Der Junge stand auf und reichte ihr die Hand. Zögernd nahm sie diese nette Geste an und wurde auf die Beine gezogen. "Den Zettel", meinte der Junge verzweifelt. "War es eine Liebeserklärung?", fragte sie ruhig. Der Junge nickte heftig.

"Hier", meinte sie leise und streckte ihm mit zitternder Hand den Brief entgegen. Sie war etwas traurig, diese wunderschönen Worte herzugeben, aber diese waren so oder so nicht an sie gerichtet. Der Junge schaute sie mit großen Augen an und umarmte sie stürmisch. "Danke", flüsterte er in ihr Ohr. Dieses Wort hatte sie lange nicht mehr mit ihr im Zusammenhang gehört und lange hatte sie auch keine Körperwärme mehr von jemand anderem gespürt.

"Weißt du was? Ich lad' dich jetzt einfach zum Kaffe-trinken ein", meinte er und zog sie an ihrer Hand, ohne auf eine Antwort zu warten, in Starbucks hinein. Als beide ein Getränk vor sich stehen hatten, fragte er: "Und, wie heißt du?". "Delia", antwortete sie. Der Junge nickte: "Ich heiße Ardy".

"Wie ist dieser Taddl so?", fragte sie nach einer Weile, da sie die Stille, die die beiden umgab, durchbrechen wollte. "Ich weiß nicht, wie ich ihn dir beschreiben soll...er ist so ein wunderbarer Mensch", fing Ardy an zu Schwärmen und erzählte ihr sehr viel über seinen besten Freund. Während des Gesprächs schlich sich ein zartes Lächeln auf ihr Gesicht. Sie hatte schon so lange nicht mehr gelächelt...

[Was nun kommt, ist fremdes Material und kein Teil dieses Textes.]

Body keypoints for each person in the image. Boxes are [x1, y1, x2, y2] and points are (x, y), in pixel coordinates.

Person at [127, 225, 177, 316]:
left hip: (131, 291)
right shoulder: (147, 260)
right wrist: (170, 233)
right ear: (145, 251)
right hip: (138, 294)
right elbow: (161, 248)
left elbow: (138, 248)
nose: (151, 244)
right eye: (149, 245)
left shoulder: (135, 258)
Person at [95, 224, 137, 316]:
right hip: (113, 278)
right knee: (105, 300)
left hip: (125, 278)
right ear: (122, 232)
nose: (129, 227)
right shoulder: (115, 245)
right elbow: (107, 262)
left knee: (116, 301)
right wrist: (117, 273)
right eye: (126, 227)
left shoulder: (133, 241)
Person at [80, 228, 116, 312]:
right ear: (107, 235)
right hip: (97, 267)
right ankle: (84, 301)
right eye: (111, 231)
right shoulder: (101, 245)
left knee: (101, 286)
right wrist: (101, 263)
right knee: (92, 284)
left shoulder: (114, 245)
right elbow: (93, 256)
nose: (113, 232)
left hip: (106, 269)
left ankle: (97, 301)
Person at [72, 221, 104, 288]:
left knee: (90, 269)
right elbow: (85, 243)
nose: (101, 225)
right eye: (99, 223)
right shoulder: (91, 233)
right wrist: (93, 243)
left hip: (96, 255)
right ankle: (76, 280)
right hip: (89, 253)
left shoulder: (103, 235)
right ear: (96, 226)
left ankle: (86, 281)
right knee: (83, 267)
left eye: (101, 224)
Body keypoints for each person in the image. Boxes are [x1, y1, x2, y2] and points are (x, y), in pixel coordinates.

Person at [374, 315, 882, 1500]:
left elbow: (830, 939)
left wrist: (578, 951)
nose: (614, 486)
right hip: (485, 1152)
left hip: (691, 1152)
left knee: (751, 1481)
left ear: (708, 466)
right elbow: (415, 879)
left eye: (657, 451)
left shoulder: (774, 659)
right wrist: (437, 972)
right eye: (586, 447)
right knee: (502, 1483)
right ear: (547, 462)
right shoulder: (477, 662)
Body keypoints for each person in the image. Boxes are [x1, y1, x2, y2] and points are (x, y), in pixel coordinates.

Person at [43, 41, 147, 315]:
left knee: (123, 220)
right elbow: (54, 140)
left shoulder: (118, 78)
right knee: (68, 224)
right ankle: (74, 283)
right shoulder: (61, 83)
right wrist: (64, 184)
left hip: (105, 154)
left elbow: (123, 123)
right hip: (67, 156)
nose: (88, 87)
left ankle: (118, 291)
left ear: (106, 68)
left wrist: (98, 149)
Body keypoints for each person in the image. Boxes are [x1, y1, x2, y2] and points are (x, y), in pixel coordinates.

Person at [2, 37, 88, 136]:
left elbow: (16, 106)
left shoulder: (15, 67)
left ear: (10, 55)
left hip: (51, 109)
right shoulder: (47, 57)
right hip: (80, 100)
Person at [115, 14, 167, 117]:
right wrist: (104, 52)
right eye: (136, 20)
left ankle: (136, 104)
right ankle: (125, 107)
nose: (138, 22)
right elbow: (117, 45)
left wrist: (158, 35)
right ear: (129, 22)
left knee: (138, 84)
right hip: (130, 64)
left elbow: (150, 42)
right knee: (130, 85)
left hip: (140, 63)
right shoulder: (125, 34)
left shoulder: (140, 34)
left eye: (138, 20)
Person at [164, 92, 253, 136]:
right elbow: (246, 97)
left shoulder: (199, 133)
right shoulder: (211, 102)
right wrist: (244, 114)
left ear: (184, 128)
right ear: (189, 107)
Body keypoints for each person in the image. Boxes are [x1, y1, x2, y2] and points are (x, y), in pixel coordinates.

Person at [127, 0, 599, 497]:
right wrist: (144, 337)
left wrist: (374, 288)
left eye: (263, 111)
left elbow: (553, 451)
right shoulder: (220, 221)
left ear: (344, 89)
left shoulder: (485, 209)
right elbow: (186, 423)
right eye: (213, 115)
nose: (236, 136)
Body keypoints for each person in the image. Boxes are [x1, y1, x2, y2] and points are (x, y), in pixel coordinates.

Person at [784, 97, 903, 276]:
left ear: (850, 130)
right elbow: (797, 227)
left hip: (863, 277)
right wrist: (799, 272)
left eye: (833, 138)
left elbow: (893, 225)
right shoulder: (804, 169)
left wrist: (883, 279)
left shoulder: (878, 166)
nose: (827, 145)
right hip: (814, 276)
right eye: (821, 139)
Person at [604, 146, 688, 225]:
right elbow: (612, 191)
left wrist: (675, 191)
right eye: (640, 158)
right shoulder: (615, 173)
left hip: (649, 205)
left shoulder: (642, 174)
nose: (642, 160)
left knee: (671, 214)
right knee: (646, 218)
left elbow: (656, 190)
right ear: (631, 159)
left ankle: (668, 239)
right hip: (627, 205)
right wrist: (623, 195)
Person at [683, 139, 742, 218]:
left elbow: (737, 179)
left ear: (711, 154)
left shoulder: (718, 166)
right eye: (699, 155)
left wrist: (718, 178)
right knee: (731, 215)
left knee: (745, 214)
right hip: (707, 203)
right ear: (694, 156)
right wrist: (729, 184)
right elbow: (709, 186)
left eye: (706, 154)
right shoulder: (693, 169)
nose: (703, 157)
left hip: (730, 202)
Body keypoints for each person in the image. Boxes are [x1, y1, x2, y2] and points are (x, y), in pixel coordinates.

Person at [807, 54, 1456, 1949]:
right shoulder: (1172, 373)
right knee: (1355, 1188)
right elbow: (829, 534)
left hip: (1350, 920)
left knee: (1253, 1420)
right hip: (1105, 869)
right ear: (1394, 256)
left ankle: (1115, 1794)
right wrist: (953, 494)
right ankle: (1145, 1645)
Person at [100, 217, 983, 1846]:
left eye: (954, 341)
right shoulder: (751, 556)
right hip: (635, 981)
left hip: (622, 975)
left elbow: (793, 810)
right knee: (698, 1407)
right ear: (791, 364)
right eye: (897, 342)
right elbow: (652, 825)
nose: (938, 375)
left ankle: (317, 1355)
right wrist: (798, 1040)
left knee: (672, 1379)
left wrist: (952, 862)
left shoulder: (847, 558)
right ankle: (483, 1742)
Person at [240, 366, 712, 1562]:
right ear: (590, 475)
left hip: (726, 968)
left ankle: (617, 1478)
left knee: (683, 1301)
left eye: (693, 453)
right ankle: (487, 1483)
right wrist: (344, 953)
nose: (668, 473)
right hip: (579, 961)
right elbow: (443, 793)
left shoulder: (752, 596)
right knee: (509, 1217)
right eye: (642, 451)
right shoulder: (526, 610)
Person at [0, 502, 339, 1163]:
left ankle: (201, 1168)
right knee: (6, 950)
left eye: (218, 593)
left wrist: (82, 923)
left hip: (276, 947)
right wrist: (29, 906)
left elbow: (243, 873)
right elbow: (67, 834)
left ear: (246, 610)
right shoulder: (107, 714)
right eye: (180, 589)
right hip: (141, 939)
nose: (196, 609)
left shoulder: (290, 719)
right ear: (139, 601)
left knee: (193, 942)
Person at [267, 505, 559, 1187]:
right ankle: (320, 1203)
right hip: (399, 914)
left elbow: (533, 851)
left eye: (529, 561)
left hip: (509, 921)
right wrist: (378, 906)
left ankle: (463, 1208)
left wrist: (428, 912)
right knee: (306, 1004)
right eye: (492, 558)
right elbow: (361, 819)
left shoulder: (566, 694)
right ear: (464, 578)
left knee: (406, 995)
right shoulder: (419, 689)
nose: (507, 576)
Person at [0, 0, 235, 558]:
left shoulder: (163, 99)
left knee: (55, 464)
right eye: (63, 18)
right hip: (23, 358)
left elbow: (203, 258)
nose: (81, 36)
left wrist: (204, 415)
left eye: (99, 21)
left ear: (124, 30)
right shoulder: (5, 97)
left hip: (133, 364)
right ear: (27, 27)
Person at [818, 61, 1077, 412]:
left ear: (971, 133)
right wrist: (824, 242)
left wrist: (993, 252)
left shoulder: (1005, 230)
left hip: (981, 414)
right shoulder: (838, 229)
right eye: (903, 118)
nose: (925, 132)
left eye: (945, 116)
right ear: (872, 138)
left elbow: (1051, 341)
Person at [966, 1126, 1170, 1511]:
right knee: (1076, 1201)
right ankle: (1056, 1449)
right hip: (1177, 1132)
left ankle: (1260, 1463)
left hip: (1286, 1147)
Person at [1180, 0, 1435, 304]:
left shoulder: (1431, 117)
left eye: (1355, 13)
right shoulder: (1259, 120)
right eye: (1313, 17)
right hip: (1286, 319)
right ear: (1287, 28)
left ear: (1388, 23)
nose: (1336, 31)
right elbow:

"Und wieso sagst du es ihm dann nicht ins Gesicht?", fragte sie nach einer Weile. "Ich traue mich nicht", meinte Ardy traurig. Delia schüttelte ihren Kopf, sodass ihre schwarzen Haare umher flogen. "Du musst. Ein Brief ist doch unpersönlich. Wenn du ihn wirklich, richtig und aufrichtig liebst, dann solltest du ihm das ins Gesicht sagen. Und auf eine direkte Reaktion warten", meinte sie.

"Ja, ich weiß...", nuschelte Ardy. Die beiden redeten noch etwas, tauschten Nummern aus und sie merkte, dass sie sich wohl bei Ardy fühlte. Sie mochte seinen Humor.

"Ardy?", fragte auf einmal eine tiefe Stimme hinter den beiden. Sie hörten auf zu lachen und Ardy drehte sich um. "Taddl", hauchte er und seine Wangen röteten sich. "Ich gehe dann mal. Viel Glück, Ardy", meinte Delia und erhob sich. Sie strich sich ihre Haare aus dem Gesicht, lächelte Ardy noch einmal ermutigend zu und ging dann. Nach ein paar Schritten drehte sie sich noch einmal kurz um und sah, dass Taddl sich zu Ardy runterbeugte und ihn Küsste.